Едва освещенный тусклым красноватым светом, падающим из фрамуги, на полу возле меня сидел большой бородатый человек, немного напоминающий Петра Максимилиановича, такого, каким он пришел с каторги. Лица разглядеть я не мог.
— Испить хочешь? — спросил бородатый. Глаза его синевато блеснули в полутьме. — Так ведь нету, милый, водицы. Тряпочку, я ее вон в углу намочил, в калюжине — со стен текет. Ну, ежели пососать тряпку-то, — легчает… Спытай-ка…
Он провел по моим губам тряпкой, и мне действительно стало легче. Я закрыл глаза, и перед ними снова вспыхнул огонь пожара, и я опять потащил Олю по мосту…
— За что они тебя? — из какой-то далекой дали спросил голос бородатого.

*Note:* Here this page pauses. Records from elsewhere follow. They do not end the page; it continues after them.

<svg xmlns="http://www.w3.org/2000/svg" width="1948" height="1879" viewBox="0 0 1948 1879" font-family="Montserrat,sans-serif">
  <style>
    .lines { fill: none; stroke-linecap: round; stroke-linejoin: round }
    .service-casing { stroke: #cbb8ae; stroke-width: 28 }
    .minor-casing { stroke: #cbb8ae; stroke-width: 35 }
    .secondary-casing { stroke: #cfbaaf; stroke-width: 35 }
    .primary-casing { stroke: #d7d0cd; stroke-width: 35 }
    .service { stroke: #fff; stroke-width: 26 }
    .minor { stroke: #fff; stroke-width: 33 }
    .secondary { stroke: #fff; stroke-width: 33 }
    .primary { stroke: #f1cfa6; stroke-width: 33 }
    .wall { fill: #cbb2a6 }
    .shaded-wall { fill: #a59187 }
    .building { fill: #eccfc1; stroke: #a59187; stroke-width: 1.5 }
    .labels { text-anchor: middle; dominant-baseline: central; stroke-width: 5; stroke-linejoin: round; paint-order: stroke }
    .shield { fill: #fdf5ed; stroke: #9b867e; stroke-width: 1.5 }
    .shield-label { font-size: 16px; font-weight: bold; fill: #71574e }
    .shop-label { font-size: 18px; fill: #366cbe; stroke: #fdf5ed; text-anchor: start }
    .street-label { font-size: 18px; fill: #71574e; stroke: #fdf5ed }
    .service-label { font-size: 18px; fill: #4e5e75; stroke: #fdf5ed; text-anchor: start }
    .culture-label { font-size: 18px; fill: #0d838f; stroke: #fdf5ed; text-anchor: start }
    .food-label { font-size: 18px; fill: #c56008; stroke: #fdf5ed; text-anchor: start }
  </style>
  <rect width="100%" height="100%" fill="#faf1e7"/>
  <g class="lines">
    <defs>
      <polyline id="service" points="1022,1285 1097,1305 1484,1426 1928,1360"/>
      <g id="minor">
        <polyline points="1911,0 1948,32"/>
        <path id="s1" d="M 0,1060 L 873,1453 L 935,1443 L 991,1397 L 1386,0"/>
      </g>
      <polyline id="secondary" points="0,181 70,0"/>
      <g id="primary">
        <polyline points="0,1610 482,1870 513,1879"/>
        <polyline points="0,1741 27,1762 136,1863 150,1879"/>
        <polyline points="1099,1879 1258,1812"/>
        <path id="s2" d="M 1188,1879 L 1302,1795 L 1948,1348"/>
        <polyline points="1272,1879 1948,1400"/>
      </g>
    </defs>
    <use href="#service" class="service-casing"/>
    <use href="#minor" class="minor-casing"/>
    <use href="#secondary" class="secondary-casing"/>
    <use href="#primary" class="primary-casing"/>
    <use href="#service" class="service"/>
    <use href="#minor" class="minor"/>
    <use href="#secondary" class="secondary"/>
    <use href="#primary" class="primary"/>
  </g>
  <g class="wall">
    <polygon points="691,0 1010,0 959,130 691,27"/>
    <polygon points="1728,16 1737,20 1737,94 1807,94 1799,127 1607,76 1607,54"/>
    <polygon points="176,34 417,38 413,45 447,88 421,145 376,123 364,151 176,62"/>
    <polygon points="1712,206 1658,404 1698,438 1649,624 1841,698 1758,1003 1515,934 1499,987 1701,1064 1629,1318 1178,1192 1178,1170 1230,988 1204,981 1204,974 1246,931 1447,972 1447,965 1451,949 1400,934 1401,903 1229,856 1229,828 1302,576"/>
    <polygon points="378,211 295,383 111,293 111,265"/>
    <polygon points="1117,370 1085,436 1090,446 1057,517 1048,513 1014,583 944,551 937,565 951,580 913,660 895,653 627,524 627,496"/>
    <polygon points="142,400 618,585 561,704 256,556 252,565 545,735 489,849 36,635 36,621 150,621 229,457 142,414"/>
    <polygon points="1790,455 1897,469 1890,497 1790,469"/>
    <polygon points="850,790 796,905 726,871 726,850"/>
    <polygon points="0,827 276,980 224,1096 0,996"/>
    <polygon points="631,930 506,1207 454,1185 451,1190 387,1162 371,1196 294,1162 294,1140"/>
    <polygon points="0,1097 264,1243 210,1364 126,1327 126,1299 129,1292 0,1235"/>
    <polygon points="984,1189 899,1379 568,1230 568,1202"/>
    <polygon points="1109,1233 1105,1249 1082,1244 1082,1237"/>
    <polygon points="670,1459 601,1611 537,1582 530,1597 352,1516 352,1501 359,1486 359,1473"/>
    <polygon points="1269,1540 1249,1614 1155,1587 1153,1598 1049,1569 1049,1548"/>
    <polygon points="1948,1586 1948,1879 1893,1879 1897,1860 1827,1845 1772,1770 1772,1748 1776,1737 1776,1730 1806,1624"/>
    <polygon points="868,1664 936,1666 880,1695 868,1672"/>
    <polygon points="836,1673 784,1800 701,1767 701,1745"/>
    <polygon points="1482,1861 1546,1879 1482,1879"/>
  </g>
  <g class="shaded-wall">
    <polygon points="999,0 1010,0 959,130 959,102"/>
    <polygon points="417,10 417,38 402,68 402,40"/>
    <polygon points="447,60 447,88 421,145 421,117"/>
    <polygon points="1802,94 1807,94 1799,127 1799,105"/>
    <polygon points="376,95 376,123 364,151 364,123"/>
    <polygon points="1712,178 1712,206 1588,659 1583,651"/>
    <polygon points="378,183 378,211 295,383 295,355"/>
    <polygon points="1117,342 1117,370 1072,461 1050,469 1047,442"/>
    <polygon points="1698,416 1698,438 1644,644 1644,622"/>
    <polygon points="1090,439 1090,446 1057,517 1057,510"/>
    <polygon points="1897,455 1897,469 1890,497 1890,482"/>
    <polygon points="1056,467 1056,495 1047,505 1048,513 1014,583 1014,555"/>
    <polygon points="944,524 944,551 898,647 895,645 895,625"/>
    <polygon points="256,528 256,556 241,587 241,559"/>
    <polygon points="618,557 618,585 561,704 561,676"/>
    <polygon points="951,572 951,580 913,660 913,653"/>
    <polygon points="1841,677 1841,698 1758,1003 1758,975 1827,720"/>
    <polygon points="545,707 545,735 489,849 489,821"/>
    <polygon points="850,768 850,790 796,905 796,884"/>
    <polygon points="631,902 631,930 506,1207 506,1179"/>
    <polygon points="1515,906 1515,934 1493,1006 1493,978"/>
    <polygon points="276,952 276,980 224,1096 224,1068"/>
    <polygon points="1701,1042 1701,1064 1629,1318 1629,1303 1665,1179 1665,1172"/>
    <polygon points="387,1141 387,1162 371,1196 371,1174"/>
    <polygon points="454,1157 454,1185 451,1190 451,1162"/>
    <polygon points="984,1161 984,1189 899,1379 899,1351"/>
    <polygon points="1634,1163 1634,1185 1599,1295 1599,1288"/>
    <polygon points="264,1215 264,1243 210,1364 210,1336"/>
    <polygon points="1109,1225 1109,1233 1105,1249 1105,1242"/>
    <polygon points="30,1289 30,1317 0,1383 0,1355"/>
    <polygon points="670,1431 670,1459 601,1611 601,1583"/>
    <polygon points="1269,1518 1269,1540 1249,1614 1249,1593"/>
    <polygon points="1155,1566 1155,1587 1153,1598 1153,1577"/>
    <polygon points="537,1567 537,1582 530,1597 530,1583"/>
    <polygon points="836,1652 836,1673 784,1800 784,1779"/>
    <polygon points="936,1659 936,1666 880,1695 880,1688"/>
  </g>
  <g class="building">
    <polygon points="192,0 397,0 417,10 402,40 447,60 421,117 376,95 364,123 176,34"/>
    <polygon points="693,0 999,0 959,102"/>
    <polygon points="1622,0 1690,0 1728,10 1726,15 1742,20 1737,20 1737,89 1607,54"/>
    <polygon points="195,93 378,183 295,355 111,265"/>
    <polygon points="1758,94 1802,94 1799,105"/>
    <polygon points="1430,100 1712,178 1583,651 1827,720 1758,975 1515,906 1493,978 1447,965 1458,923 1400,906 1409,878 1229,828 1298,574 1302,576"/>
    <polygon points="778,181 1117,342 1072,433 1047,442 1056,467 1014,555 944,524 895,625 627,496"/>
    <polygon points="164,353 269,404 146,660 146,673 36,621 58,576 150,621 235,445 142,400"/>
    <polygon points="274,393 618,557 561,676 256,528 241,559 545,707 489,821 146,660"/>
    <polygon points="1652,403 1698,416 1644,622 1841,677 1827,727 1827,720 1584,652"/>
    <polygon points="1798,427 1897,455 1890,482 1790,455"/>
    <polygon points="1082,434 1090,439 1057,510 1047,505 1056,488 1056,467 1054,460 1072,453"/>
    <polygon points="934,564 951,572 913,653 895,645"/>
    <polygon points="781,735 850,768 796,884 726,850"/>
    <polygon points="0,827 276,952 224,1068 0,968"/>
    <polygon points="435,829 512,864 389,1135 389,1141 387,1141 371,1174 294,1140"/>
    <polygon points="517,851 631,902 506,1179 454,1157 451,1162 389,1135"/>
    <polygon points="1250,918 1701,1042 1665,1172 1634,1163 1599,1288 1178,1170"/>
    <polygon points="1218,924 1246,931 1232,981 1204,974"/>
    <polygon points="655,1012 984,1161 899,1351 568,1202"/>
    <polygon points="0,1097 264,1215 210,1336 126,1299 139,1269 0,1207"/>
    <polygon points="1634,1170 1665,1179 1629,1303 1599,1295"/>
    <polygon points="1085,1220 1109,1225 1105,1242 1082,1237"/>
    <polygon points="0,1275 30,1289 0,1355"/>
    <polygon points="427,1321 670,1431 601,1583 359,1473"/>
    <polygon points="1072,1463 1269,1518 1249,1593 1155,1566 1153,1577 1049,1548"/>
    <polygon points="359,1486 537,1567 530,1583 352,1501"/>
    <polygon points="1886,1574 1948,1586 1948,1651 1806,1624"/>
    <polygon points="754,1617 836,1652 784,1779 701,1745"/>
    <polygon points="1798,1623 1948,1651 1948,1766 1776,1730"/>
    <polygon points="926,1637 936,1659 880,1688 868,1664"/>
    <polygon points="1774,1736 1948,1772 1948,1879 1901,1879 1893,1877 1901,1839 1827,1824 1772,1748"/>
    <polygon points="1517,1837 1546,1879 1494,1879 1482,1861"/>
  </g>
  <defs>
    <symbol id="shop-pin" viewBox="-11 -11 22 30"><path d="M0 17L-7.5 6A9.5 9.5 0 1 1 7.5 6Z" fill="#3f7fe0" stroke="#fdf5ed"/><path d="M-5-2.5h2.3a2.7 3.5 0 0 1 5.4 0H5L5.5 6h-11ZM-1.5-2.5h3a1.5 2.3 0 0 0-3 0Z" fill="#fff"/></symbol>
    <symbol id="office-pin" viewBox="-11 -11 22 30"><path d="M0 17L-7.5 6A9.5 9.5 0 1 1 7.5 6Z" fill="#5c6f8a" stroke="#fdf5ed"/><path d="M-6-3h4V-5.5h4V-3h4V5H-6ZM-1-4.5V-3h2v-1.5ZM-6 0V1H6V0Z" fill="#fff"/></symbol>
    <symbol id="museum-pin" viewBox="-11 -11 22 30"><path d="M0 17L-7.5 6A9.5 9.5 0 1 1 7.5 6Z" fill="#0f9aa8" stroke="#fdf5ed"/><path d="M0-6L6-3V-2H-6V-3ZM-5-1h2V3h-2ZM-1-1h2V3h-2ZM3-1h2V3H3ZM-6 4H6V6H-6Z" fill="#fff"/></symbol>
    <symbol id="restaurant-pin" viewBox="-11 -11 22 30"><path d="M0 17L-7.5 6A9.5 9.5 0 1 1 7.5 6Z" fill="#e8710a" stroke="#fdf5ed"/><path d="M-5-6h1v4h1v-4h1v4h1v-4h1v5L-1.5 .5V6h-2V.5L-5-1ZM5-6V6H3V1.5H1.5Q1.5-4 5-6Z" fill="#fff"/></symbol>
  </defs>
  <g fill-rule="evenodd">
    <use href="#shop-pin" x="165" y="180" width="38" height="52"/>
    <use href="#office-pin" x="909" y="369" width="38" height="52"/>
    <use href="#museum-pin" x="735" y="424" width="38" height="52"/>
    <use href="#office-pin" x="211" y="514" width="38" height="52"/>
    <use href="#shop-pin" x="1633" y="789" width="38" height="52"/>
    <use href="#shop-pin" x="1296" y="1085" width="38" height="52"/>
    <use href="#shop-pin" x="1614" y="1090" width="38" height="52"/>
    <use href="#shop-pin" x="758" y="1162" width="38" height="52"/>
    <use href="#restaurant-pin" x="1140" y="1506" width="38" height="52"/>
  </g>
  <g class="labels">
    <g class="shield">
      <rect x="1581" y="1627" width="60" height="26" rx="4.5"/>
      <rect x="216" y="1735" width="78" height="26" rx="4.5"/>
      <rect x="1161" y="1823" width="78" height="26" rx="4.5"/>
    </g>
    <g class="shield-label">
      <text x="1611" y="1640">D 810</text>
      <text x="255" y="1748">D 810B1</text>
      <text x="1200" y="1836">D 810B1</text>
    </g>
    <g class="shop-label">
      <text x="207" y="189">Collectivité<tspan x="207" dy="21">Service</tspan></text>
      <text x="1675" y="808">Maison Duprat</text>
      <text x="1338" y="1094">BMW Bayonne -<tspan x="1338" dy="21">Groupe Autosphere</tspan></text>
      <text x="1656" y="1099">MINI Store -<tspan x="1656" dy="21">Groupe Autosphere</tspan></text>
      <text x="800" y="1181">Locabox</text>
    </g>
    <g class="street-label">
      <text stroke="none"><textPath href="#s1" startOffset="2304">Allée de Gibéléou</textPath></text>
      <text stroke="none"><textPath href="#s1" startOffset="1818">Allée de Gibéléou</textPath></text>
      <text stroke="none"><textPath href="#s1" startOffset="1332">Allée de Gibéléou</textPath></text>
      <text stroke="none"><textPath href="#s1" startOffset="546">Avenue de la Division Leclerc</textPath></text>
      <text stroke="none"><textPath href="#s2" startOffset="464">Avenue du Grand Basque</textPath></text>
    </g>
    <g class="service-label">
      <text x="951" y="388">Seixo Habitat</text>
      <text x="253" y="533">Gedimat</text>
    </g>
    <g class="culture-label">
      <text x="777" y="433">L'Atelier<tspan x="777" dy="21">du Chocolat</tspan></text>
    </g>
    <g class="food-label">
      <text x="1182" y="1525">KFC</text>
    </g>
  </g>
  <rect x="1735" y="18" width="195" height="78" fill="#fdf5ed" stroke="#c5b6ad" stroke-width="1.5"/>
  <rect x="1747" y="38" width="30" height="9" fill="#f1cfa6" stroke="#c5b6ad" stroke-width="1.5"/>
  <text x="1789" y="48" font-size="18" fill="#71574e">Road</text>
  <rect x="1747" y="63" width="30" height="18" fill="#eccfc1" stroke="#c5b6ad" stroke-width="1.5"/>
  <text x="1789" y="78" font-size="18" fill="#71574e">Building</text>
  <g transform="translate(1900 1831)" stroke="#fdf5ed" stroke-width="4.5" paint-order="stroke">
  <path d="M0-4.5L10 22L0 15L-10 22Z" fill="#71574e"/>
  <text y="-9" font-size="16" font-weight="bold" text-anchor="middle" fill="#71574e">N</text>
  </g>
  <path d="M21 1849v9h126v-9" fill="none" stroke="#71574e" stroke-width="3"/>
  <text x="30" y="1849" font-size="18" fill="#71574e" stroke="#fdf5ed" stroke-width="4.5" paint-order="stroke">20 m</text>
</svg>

— Мост сожгли… на мельницу…
— А-а-а! — с удивлением протянул он. — За это, конешно, положено. Это им нож в горло… — Помолчал, вздохнул: — Эх, покурить бы… напоследок… У нас, в Каиновке, скажу я тебе, во всех дворах самосад первеющий… Да-а… Сам-то чей?
Я назвал свою фамилию.
— Данил Никитича?
— Да.
— Вон что!.. Знаю, как же… В июле, в самую страду к нам в Каиновку приезжал… от большевиков… Все обсказывал. Землю, дескать, крестьянам. И чтобы никакой войны. Ну, а нам чего же еще?.. Землю-то у нас всю богатеи захапали. У нас их, мироедов, двое: Степанов да еще Паршин Гаврил. Всю как есть землю под себя постелили. Бедняку онучи посушить выкинуть некуда…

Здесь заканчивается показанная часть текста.